■ **Assignment**:
Scan the data, and whenever a line contains "down", copy it.

■ **Supplied data**:
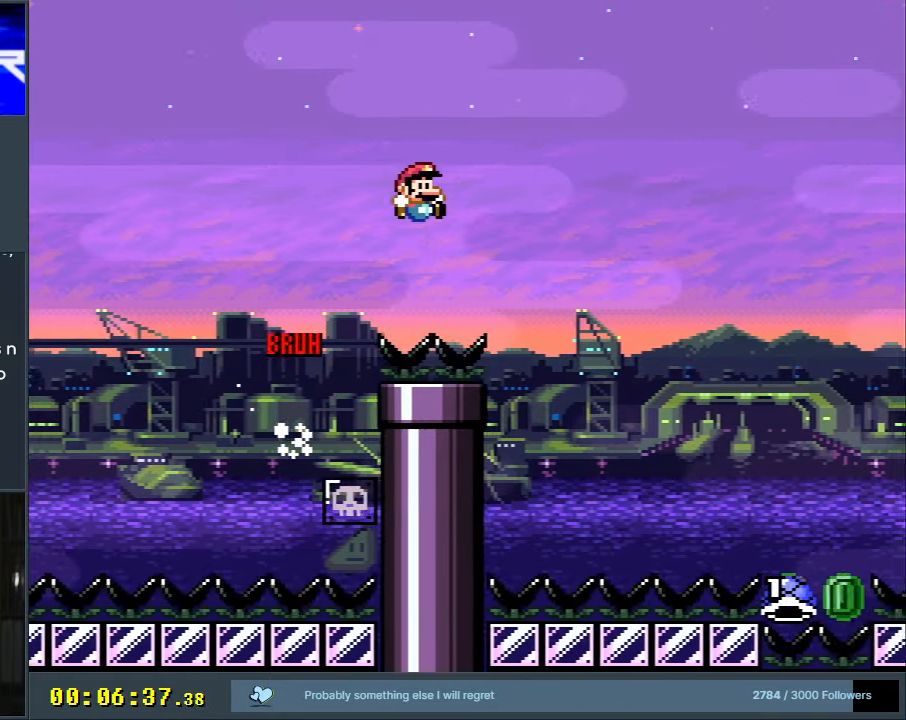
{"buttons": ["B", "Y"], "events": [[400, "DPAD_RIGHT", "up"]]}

--

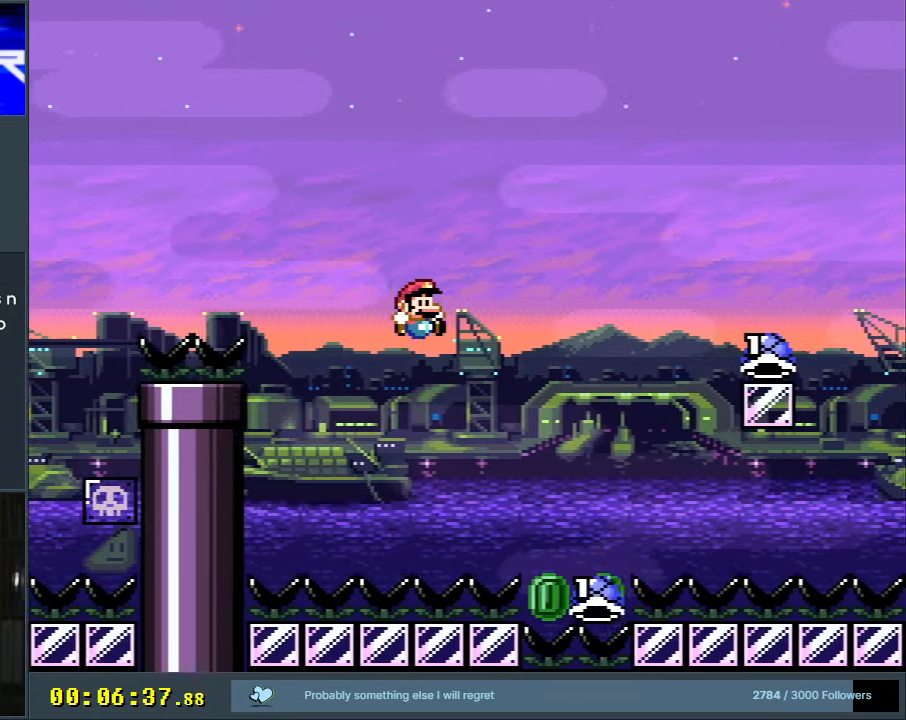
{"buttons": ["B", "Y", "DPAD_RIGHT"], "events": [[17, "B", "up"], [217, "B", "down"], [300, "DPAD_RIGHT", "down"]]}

...

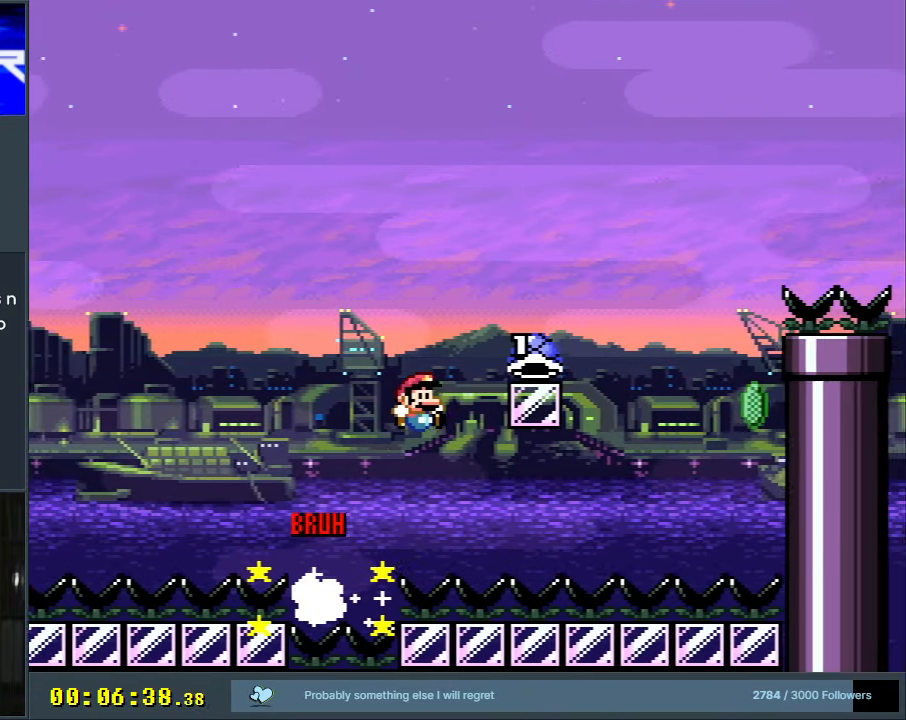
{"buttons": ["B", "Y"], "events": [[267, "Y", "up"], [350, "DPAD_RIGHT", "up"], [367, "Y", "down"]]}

■ **Exercise response**:
{"buttons": ["B", "Y", "DPAD_RIGHT"], "events": [[17, "B", "up"], [217, "B", "down"], [300, "DPAD_RIGHT", "down"]]}
{"buttons": ["B", "Y"], "events": [[267, "Y", "up"], [350, "DPAD_RIGHT", "up"], [367, "Y", "down"]]}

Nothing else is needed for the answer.